На макете непрерывно работали инженеры и проверяли правильность проектных предложений. Если что-то в компоновке станции не нравилось и появлялось желание изменить, то вначале новые варианты моделировались на макете, обсуждались и только после этого принималось окончательное решение о внесении изменений. Мы участвовали в этом процессе экспериментальных проверок, когда решались вопросы удобства работы и отдыха для космонавтов: при выборе мест расположения пультов и ручек управления, приборов визуального контроля; при оценке возможности выполнения тех или иных полетных операций; при обсуждении различных вариантов интерьера. Работа была, безусловно, интересной. Но, признаюсь, для меня самым захватывающим было другое - наблюдать в цехах, как собирается реальная станция: как из отдельных фрагментов вырастает корпус и постепенно обретает черты будущего космического аппарата; как на нем, один за другим, появляются трубопроводы, кронштейны; как на кронштейнах устанавливаются приборы и кабели объединяют эти приборы в сложные взаимосвязанные системы. Все это происходило в закрытой зоне цеха, куда мало кто допускался. Впечатление было такое, будто присутствуешь при таинстве рождения какого-то чуда, о котором пока никому не известно, но скоро узнает весь мир.

Работы велись с особой тщательностью. Как правило, в каждой операции участвовало не меньше двух человек, что обеспечивало надежный контроль качества. Внутри станции поддерживалась стерильная чистота. Туда допускались только люди в специальной одежде, прошедшие медицинский контроль. Для защиты от внешней пыли там искусственно создавалось повышенное давление воздуха. Периодически проводилась дезинфекция.

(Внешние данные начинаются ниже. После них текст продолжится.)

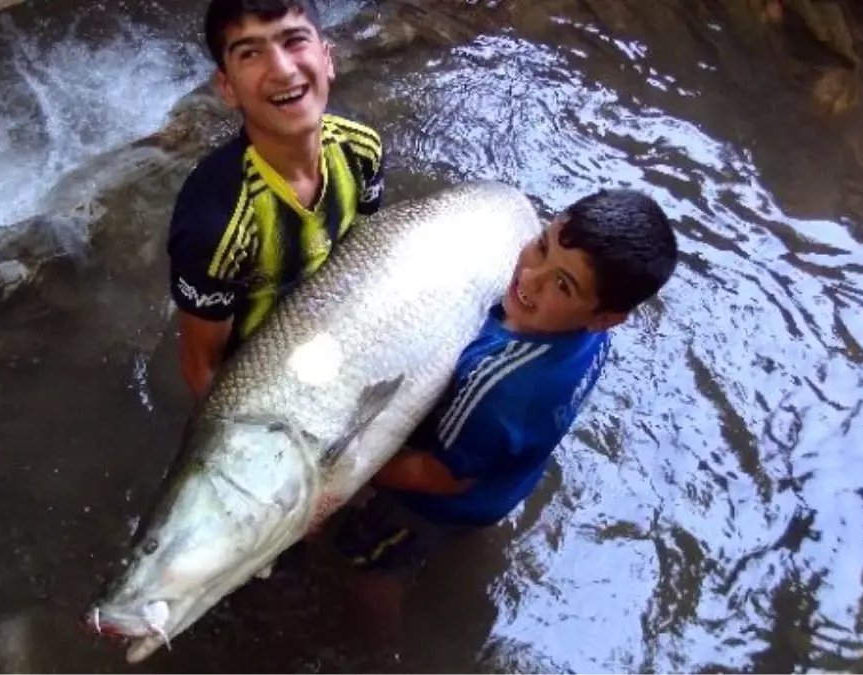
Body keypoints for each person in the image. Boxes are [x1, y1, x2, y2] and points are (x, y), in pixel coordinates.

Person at [332, 186, 680, 636]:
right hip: (504, 482)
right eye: (542, 245)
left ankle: (381, 648)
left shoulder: (496, 384)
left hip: (432, 503)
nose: (531, 276)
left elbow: (442, 475)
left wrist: (350, 468)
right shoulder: (588, 337)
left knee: (375, 570)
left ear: (604, 318)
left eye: (562, 284)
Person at [166, 0, 386, 399]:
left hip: (336, 331)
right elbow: (201, 368)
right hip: (260, 379)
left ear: (327, 58)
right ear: (228, 88)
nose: (283, 70)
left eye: (294, 40)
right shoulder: (215, 224)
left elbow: (368, 256)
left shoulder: (362, 150)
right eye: (251, 53)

Вместе с реальной станцией были изготовлены ее полноразмерные модели, предназначавшиеся для проведения широкого круга экспериментальных исследований. На них проверялись прочность станции, ее способность перенести транспортировку на космодром и выведение на орбиту, работоспособность системы поддержания нормального температурного режима. В одной из моделей были установлены действующие системы обеспечения жизнедеятельности, и несколько групп испытателей по очереди проверяли на себе возможность длительной жизни на станции. Они находились внутри нее столько же времени, сколько предстояло провести там космонавтам. Входной люк модели был в течение всего времени исследований закрыт, и испытатели дышали тем же воздухом и ели ту же пищу, которые были приготовлены для полетов. Потом врачи изучали состояние их здоровья.